Come si fa ad educare alla diversità?
Conoscendo e facendo conoscere. Tutto ciò che ci circonda è testimonianza di diversità, e per fortuna! Chiudersi nel proprio mondo e credere che esista soltanto quello è come nascondere la testa sotto la sabbia. Se avessi avuto la gioia di avere un figlio, gli avrei fatto girare il mondo, gli avrei raccontato di dèi e culture diverse; lo avrei educato a comprendere che ogni sfumatura di ciò che possiamo essere è legittima, e che nessuno può decidere per noi chi e come amare.
Non è poi tanto complicato: basta insegnare l’Amore. Detta così pare ingenua come affermazione, soprattutto se osserviamo cos’è diventato, in certi ambiti, il mondo oggi. L’odio la fa da padrone, però credetemi, i “buoni” sono molti di più dei “cattivi”, solo che non fanno così tanto rumore.
Allora sta a noi cercare le persone che hanno sete di conoscenza e vogliono sapere. Dobbiamo parlare di diversità il più possibile, e contagiare con la nostra gioia e voglia di vivere gli altri.
È vero o è un cliché letterario che la scrittura è terapeutica?

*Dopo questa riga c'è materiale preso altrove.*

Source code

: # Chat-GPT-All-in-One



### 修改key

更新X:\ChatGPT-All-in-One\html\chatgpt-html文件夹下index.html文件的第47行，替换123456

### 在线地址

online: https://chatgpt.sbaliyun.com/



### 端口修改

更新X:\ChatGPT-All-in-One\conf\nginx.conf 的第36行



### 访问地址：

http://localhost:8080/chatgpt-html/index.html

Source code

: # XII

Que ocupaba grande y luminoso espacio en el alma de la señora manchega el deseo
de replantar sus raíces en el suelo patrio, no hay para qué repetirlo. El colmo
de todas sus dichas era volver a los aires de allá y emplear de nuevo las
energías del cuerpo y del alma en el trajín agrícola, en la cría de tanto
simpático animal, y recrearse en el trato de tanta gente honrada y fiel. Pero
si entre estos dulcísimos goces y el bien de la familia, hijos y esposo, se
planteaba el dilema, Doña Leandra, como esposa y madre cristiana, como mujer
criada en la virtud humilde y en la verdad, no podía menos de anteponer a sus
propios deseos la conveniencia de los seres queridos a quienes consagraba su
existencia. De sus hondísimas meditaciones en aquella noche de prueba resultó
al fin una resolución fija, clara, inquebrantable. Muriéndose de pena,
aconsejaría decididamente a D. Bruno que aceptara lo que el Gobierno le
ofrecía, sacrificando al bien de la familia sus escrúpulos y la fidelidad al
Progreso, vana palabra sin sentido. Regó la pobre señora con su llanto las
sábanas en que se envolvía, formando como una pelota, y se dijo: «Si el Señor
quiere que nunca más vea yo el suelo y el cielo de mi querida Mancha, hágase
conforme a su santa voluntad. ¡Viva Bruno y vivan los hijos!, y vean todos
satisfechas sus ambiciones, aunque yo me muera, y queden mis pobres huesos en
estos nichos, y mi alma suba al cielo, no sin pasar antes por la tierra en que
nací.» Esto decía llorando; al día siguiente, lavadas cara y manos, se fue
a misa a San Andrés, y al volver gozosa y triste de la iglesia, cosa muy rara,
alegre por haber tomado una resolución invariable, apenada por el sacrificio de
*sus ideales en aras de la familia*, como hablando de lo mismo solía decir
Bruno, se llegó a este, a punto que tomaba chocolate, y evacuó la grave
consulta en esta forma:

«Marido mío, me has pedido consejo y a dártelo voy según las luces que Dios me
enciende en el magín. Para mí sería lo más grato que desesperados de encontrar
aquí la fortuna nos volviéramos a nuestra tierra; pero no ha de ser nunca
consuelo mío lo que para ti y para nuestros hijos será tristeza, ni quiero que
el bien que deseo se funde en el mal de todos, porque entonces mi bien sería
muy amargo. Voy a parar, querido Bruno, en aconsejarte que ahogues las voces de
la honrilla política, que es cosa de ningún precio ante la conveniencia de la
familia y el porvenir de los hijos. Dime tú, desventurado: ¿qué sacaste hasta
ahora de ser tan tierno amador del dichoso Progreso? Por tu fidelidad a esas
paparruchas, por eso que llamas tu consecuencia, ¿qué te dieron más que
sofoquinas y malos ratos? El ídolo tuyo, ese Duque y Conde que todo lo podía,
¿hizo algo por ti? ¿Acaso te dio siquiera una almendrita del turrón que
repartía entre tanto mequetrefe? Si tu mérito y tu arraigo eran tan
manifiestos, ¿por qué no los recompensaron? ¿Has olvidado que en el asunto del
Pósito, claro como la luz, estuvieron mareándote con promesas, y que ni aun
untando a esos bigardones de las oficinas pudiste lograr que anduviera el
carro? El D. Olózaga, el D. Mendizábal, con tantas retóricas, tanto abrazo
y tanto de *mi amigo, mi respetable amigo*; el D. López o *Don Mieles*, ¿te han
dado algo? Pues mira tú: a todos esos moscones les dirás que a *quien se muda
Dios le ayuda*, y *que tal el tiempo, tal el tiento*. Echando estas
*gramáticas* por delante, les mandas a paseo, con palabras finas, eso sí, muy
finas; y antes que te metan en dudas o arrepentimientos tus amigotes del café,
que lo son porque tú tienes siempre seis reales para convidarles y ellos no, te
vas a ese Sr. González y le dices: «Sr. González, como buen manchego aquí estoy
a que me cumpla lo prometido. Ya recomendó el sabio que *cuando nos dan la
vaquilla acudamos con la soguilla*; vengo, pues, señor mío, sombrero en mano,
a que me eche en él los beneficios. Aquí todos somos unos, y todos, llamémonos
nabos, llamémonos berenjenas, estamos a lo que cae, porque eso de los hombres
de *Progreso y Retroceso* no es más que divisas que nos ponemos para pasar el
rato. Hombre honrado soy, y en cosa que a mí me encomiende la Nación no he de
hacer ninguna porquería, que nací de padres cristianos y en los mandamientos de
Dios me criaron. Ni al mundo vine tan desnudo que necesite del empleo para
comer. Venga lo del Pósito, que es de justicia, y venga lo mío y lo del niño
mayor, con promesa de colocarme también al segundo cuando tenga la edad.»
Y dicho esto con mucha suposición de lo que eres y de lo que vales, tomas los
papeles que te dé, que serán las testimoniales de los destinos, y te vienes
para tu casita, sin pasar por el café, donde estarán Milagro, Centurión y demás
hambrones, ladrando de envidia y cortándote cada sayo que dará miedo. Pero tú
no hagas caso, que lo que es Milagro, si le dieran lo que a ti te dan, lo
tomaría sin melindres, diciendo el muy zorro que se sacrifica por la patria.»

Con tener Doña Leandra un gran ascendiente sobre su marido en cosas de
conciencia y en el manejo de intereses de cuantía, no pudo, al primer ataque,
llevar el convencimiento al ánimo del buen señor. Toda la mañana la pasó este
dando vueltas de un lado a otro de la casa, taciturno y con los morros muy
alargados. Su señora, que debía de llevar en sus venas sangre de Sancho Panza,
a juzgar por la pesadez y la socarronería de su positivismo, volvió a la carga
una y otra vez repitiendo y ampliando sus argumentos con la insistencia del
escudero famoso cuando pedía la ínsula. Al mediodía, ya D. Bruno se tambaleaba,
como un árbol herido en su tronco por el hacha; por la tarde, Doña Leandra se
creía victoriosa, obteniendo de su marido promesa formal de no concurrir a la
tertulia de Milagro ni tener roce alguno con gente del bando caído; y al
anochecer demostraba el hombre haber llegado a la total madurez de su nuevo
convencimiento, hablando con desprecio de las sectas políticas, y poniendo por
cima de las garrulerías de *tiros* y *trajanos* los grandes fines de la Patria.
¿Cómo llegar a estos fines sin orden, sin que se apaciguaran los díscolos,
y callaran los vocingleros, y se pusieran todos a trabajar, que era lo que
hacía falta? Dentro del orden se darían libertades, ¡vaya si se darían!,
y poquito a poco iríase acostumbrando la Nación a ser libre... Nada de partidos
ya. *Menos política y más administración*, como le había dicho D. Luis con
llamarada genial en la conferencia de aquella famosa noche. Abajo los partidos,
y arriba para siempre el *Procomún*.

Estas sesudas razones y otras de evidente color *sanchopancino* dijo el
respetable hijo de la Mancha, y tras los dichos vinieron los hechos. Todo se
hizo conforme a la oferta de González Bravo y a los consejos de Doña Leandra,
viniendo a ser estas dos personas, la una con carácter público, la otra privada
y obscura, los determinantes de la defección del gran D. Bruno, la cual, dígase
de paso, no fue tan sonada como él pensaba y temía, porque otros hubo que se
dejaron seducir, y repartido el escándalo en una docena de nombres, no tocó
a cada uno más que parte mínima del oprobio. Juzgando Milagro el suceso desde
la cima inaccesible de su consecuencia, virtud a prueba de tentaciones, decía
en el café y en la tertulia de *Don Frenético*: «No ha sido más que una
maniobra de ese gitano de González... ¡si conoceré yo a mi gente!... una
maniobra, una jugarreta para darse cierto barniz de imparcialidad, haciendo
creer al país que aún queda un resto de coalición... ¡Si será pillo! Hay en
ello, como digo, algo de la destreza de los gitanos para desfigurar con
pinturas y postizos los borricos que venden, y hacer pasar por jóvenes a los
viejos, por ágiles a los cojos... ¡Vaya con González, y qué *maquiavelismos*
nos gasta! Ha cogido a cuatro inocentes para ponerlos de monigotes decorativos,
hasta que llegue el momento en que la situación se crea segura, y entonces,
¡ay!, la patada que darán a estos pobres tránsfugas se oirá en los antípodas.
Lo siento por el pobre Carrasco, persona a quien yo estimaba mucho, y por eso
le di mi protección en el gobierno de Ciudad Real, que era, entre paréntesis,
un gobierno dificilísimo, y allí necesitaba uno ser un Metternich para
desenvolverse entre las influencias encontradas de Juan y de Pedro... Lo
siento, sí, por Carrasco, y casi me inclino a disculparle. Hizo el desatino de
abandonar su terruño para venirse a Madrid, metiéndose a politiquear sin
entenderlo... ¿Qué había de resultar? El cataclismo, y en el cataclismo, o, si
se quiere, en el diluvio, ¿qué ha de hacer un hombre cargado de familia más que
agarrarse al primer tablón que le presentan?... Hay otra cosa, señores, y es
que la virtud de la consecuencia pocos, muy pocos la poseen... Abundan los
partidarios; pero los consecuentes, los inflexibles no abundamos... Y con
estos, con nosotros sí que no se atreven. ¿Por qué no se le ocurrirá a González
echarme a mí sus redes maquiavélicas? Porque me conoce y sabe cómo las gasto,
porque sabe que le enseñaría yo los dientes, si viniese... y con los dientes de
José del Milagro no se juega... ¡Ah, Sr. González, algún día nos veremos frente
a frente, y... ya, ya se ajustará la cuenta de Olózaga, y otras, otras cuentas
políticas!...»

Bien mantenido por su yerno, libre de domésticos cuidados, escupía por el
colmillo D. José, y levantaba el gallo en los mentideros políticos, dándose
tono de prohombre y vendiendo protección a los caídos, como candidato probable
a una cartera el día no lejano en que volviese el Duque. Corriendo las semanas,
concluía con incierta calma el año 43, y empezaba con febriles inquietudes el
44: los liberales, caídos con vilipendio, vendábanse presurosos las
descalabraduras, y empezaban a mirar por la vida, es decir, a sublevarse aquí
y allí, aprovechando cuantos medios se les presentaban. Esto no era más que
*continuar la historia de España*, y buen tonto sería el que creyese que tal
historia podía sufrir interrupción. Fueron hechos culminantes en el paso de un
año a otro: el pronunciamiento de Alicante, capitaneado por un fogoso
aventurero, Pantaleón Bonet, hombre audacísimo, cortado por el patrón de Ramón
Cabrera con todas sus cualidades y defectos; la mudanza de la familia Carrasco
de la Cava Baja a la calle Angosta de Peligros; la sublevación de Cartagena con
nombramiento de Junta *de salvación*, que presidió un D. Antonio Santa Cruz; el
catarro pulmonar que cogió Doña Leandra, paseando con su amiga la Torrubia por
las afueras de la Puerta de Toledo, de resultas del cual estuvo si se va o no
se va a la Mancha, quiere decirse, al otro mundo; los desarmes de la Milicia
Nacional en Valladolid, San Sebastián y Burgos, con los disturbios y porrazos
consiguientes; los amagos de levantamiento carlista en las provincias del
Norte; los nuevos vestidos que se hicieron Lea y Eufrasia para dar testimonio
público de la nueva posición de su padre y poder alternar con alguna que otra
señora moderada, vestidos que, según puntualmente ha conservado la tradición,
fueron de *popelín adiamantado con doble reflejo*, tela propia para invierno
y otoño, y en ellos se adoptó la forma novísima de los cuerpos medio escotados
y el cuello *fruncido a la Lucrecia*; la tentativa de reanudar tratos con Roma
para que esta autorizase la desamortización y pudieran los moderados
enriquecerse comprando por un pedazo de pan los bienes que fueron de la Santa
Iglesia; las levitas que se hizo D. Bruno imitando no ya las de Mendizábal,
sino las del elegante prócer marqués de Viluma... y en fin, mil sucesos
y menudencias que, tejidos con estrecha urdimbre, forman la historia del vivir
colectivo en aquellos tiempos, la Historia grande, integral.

Posso rispondere per me, e per quanto mi riguarda lo è stata e lo è tuttora. È stato terapeutico scrivere questa autobiografia, tuttavia scrivere non è di certo solo questo, sarebbe limitante. Per me scrivere è creare armonia tra parole che diano un senso a quello che si vuol dire; scrivere è esser capaci di invogliare il lettore a leggere senza che si annoi; emozionarlo come quando ascolta una musica che gli fa venire la pelle d’oca; stimolarlo a guardarsi dentro e a far risuonare le parole che più lo hanno colpito e chiedersi “Perché?”. Anche le parole possono essere musica. Quindi sì, la scrittura è senz’altro terapeutica, ma non solo.
Come vedi la tua vita futura? Continuerai la tua avventura di autore?
La mia vita futura è e sarà un crescendo di emozioni e di nuove scoperte. Spero di avere tutto il tempo necessario per continuare a scrivere e raccontare, perché ho ancora moltissimo da dire e sì, continuerò la mia avventura di autore.
Prossimo alla pubblicazione sarà “Io che da mio padre ho preso solo gli occhi chiari”, il continuo di “Camminavo rasente i muri”, un secondo libercolo che approfondisce alcuni aspetti della mia vita passata e apre le porte ad un terzo romanzo, già in cantiere, ben più cospicuo degli altri.
Dalle parole di Massimo escono fuori prepotentemente una positività e una voglia di scoprire il mondo potenti e contagiosi. Non sono sentimenti naïves, ma frutti travagliati e dolorosi di una vita che non sempre è stata gentile – e per questo sono ancora più preziose. Auguriamo ai nostri lettori di farle proprie.